▶ _EXERCISE TASK_:
Reproduce the data below word for word, omitting the pictures from your answer.

** Start of DATA EXTRACT **

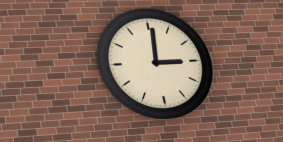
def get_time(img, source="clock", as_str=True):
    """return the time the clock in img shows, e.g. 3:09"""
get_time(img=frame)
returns 3:01
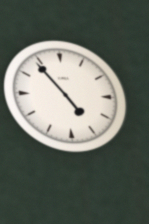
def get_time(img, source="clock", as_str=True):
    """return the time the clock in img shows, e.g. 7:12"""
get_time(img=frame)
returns 4:54
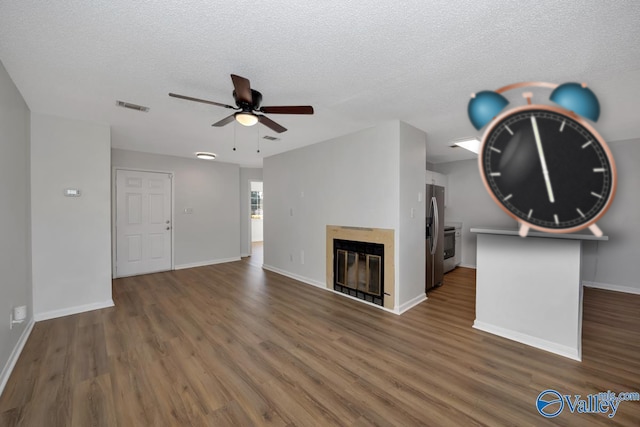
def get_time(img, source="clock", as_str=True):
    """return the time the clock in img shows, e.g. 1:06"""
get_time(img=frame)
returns 6:00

** End of DATA EXTRACT **

▶ _SOLUTION FOR THIS EXERCISE_:
def get_time(img, source="clock", as_str=True):
    """return the time the clock in img shows, e.g. 3:09"""
get_time(img=frame)
returns 3:01
def get_time(img, source="clock", as_str=True):
    """return the time the clock in img shows, e.g. 7:12"""
get_time(img=frame)
returns 4:54
def get_time(img, source="clock", as_str=True):
    """return the time the clock in img shows, e.g. 1:06"""
get_time(img=frame)
returns 6:00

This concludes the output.